Task →
Everything in the listing below except the pictures should be reproduced exactly.
++++++++
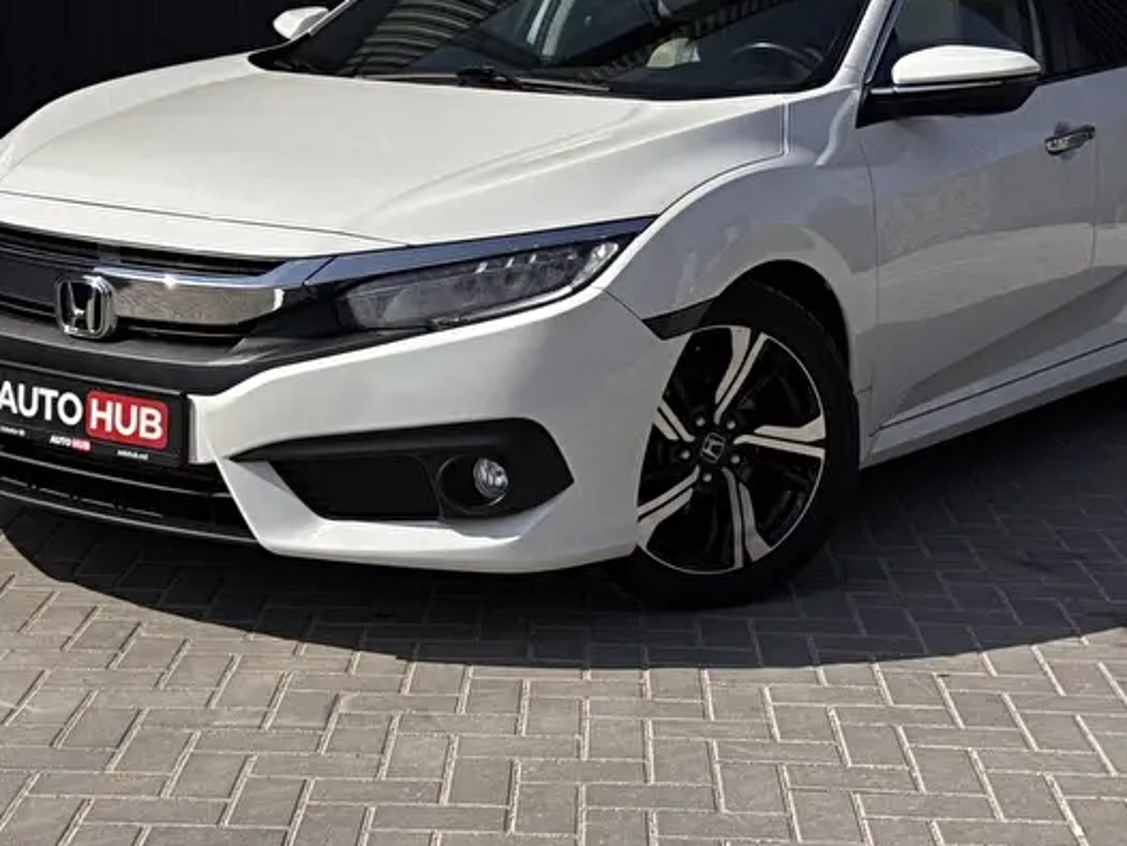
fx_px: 2378
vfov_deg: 20.0
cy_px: 225
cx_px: 574
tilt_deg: -5.8
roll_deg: -2.1
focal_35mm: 73
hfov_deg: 26.7
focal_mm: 6.76
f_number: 1.78
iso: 80
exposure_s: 1/12500
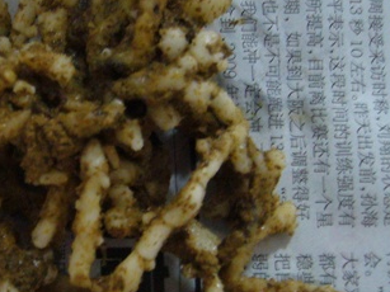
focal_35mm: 73
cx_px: 79
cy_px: 136
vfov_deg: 20.1
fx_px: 822
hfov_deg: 26.2
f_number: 2.8
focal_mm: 5.8
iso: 200
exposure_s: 1/8
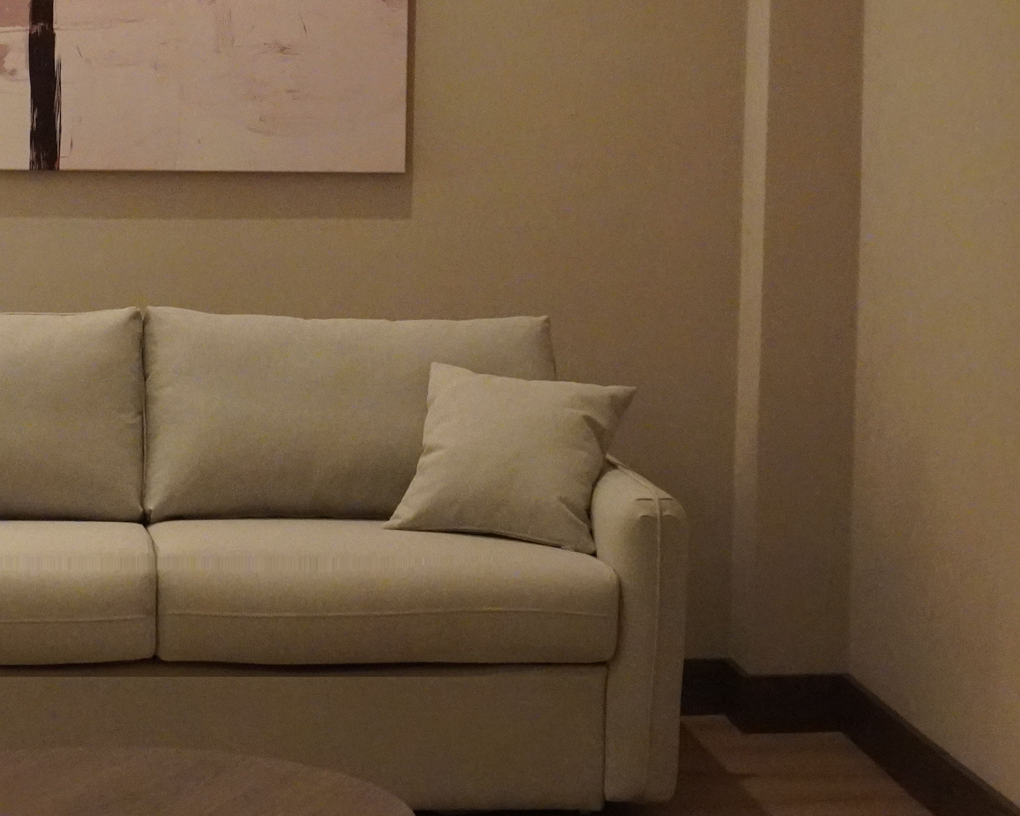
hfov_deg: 19.5
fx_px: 2928
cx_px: 142
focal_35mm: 97
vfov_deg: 15.9
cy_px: 352
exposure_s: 1/160
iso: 4000
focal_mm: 24
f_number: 4.5
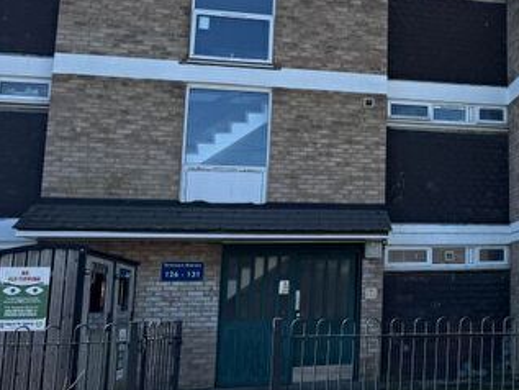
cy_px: 156
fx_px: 795
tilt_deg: +11.1
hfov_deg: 32.6
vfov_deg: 27.5
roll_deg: -0.2
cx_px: 545
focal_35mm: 53
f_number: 1.78
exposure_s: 1/2252
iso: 80
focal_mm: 6.76
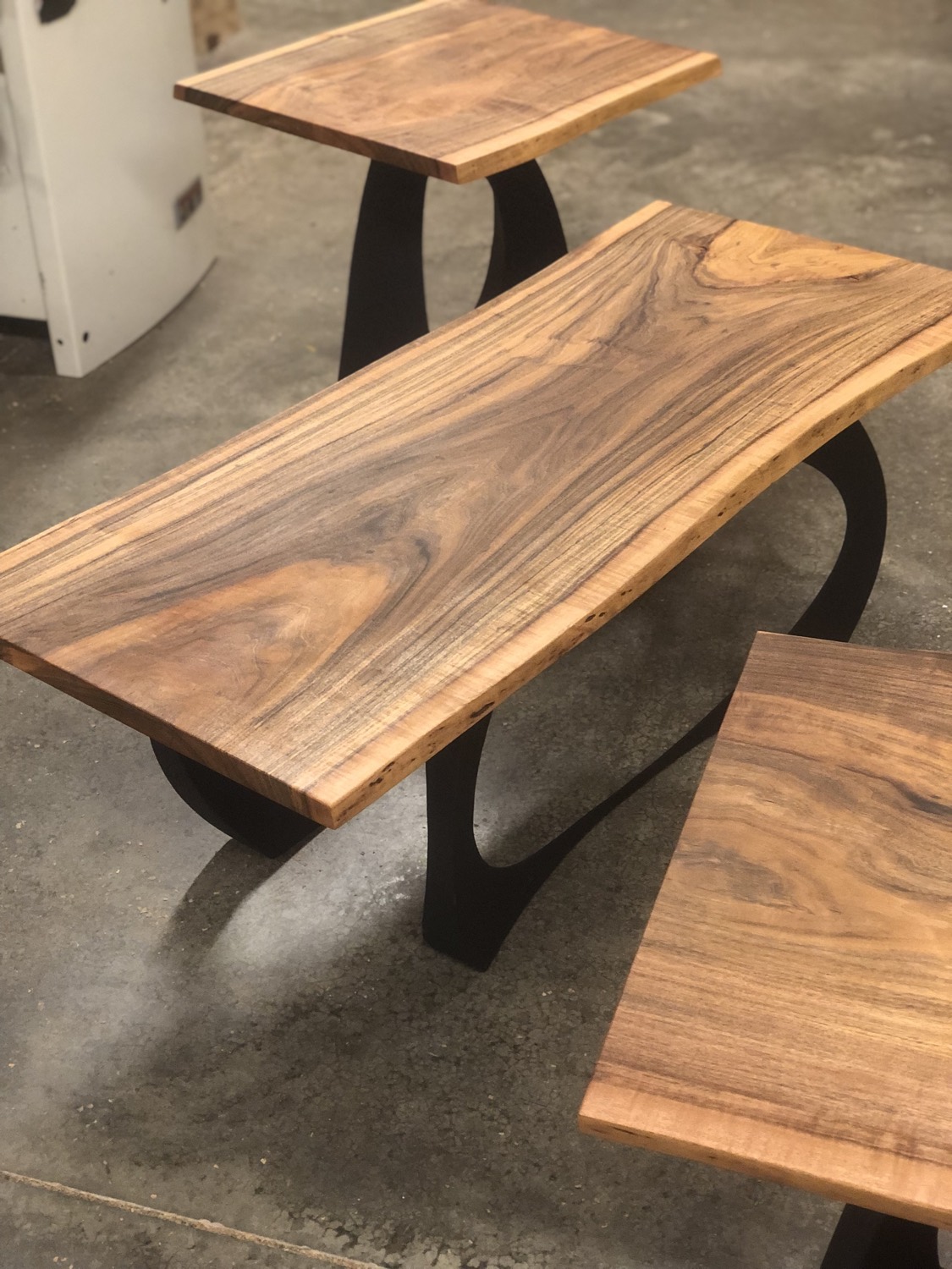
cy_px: 634
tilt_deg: -32.6
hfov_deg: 28.0
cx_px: 476
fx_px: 1907
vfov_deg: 36.8
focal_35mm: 52
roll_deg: +2.3
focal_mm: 6
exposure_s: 1/20
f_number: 2.4
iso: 160
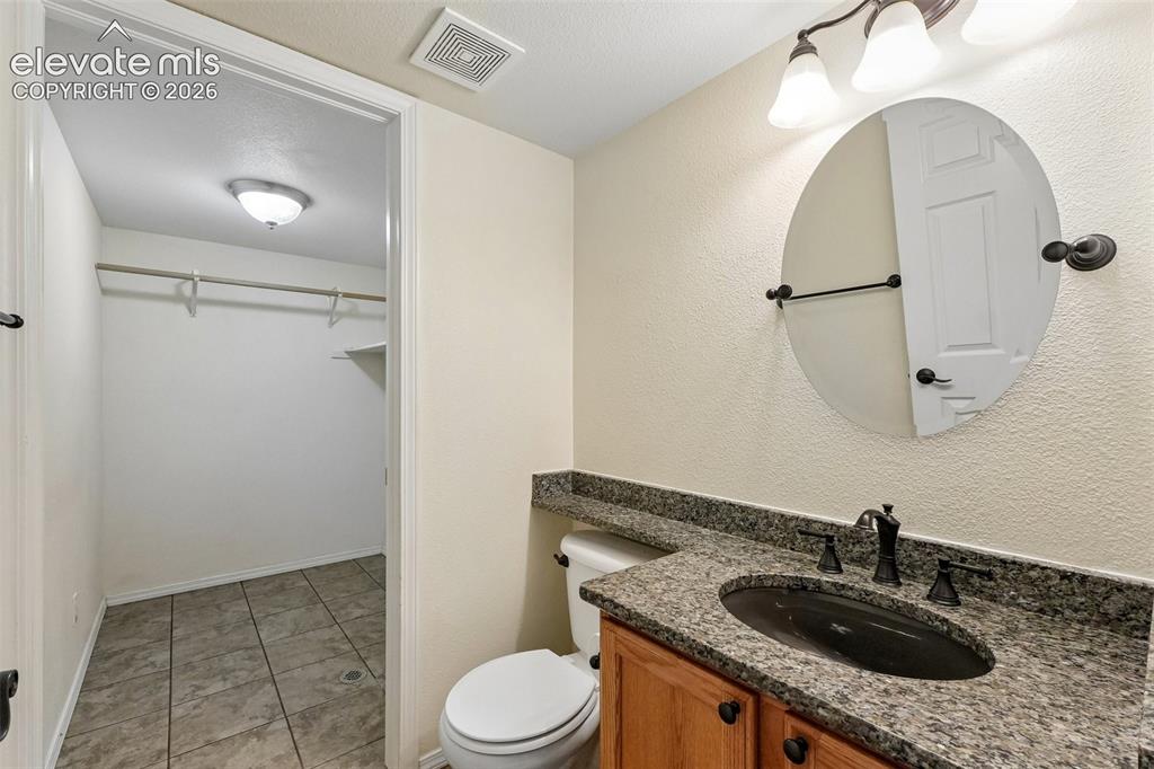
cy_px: 384
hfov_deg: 100.4
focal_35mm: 15
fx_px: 481
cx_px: 577
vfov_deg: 77.3
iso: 800
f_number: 8
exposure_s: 1/50
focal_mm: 10
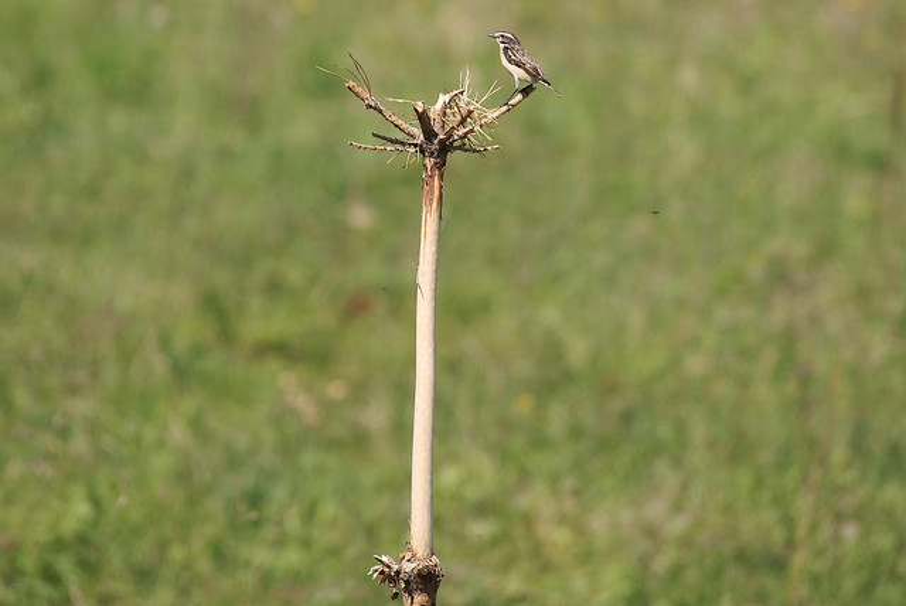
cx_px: 453
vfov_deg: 3.7
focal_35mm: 375
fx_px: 9446
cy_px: 303
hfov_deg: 5.5
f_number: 5.6
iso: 100
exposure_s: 1/500
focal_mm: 250
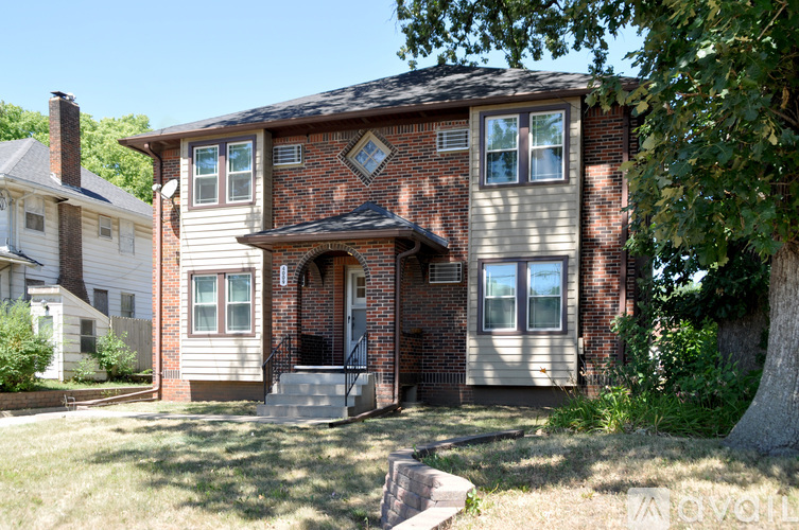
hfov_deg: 57.3
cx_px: 400
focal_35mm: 33
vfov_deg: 39.9
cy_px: 265
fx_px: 731
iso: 200
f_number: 7.1
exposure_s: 1/200
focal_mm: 22
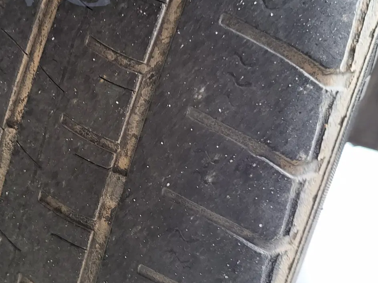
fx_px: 579
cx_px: 57
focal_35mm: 53
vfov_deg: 27.4
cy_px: 178
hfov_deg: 34.7
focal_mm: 5.4
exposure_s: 1/33.3
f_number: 1.8
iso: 640
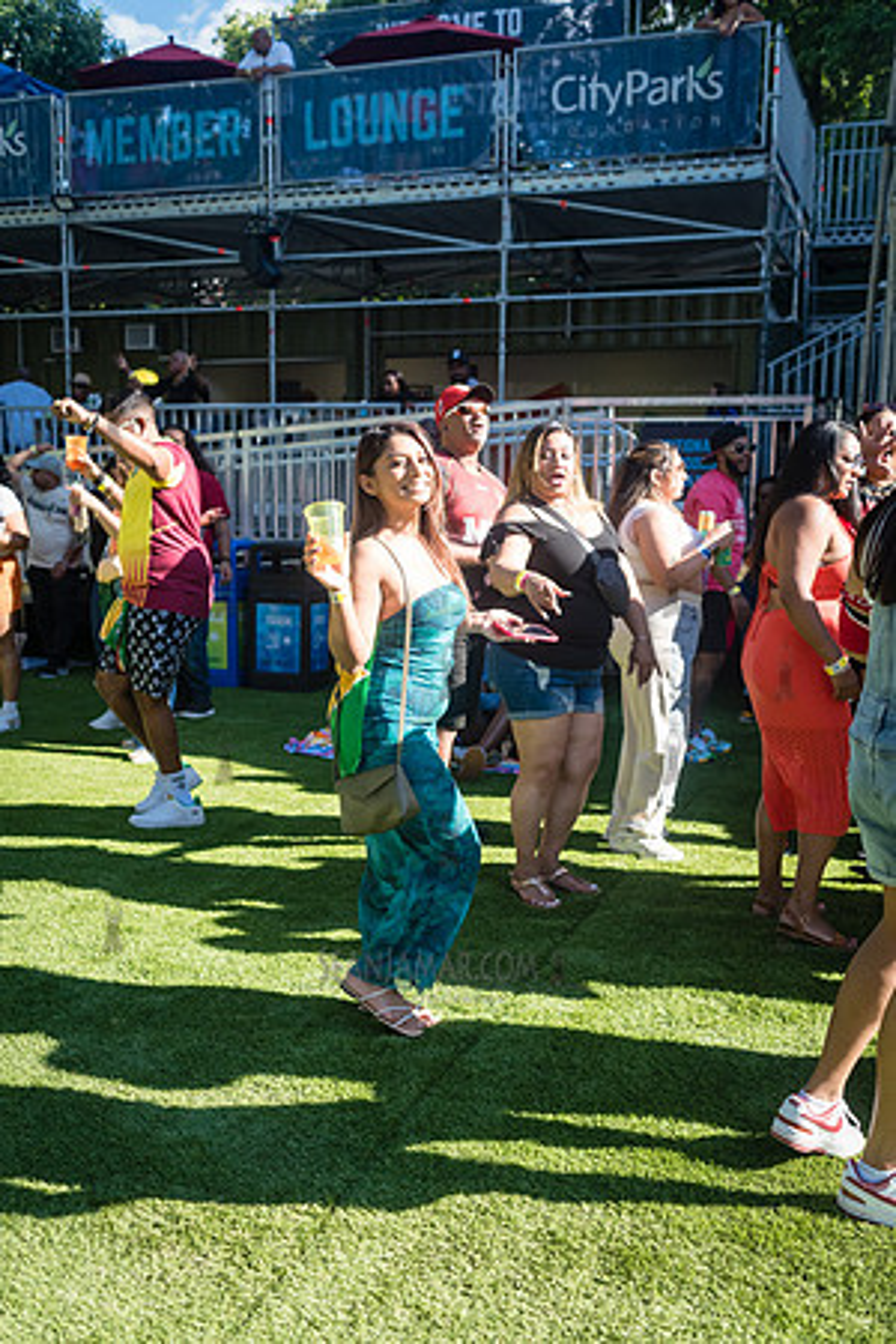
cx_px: 448
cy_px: 672
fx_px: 1307
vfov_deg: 54.4
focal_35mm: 35
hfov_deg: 37.9
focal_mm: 35
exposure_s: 1/4000
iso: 1250
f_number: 3.5
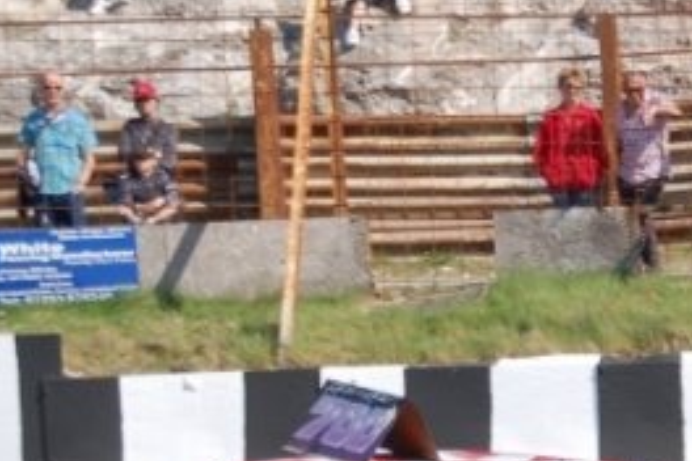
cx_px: 645
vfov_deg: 8.1
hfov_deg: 12.2
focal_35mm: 167
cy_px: 553
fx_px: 3210
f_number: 5
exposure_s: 1/1000
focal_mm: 46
++++++++
Reply →
fx_px: 2378
vfov_deg: 20.0
cy_px: 225
cx_px: 574
tilt_deg: -5.8
roll_deg: -2.1
focal_35mm: 73
hfov_deg: 26.7
focal_mm: 6.76
f_number: 1.78
iso: 80
exposure_s: 1/12500
focal_35mm: 73
cx_px: 79
cy_px: 136
vfov_deg: 20.1
fx_px: 822
hfov_deg: 26.2
f_number: 2.8
focal_mm: 5.8
iso: 200
exposure_s: 1/8
hfov_deg: 19.5
fx_px: 2928
cx_px: 142
focal_35mm: 97
vfov_deg: 15.9
cy_px: 352
exposure_s: 1/160
iso: 4000
focal_mm: 24
f_number: 4.5
cy_px: 156
fx_px: 795
tilt_deg: +11.1
hfov_deg: 32.6
vfov_deg: 27.5
roll_deg: -0.2
cx_px: 545
focal_35mm: 53
f_number: 1.78
exposure_s: 1/2252
iso: 80
focal_mm: 6.76
cy_px: 634
tilt_deg: -32.6
hfov_deg: 28.0
cx_px: 476
fx_px: 1907
vfov_deg: 36.8
focal_35mm: 52
roll_deg: +2.3
focal_mm: 6
exposure_s: 1/20
f_number: 2.4
iso: 160
cy_px: 384
hfov_deg: 100.4
focal_35mm: 15
fx_px: 481
cx_px: 577
vfov_deg: 77.3
iso: 800
f_number: 8
exposure_s: 1/50
focal_mm: 10
cx_px: 453
vfov_deg: 3.7
focal_35mm: 375
fx_px: 9446
cy_px: 303
hfov_deg: 5.5
f_number: 5.6
iso: 100
exposure_s: 1/500
focal_mm: 250
hfov_deg: 57.3
cx_px: 400
focal_35mm: 33
vfov_deg: 39.9
cy_px: 265
fx_px: 731
iso: 200
f_number: 7.1
exposure_s: 1/200
focal_mm: 22
fx_px: 579
cx_px: 57
focal_35mm: 53
vfov_deg: 27.4
cy_px: 178
hfov_deg: 34.7
focal_mm: 5.4
exposure_s: 1/33.3
f_number: 1.8
iso: 640
cx_px: 448
cy_px: 672
fx_px: 1307
vfov_deg: 54.4
focal_35mm: 35
hfov_deg: 37.9
focal_mm: 35
exposure_s: 1/4000
iso: 1250
f_number: 3.5
cx_px: 645
vfov_deg: 8.1
hfov_deg: 12.2
focal_35mm: 167
cy_px: 553
fx_px: 3210
f_number: 5
exposure_s: 1/1000
focal_mm: 46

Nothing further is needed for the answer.